**Records for this task:**
☆ ☆ ☆ ☆ ☆

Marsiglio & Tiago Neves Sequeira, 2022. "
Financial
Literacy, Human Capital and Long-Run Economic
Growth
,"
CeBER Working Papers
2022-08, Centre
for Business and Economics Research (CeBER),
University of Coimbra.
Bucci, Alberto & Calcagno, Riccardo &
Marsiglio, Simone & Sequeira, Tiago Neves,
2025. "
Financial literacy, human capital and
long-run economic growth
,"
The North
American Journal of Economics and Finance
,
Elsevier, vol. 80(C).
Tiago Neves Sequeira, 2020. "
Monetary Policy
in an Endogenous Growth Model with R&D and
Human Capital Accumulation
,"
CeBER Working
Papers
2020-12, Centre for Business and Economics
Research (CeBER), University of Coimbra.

☆ ☆ ☆ ☆ ☆

Convert every line of the records above into a JSON array of strings, one string per line, leaving out any blank lines.

**Reply to the task:**
[
  "Marsiglio & Tiago Neves Sequeira, 2022. \"",
  "Financial",
  "Literacy, Human Capital and Long-Run Economic",
  "Growth",
  ",\"",
  "CeBER Working Papers",
  "2022-08, Centre",
  "for Business and Economics Research (CeBER),",
  "University of Coimbra.",
  "Bucci, Alberto & Calcagno, Riccardo &",
  "Marsiglio, Simone & Sequeira, Tiago Neves,",
  "2025. \"",
  "Financial literacy, human capital and",
  "long-run economic growth",
  ",\"",
  "The North",
  "American Journal of Economics and Finance",
  ",",
  "Elsevier, vol. 80(C).",
  "Tiago Neves Sequeira, 2020. \"",
  "Monetary Policy",
  "in an Endogenous Growth Model with R&D and",
  "Human Capital Accumulation",
  ",\"",
  "CeBER Working",
  "Papers",
  "2020-12, Centre for Business and Economics",
  "Research (CeBER), University of Coimbra."
]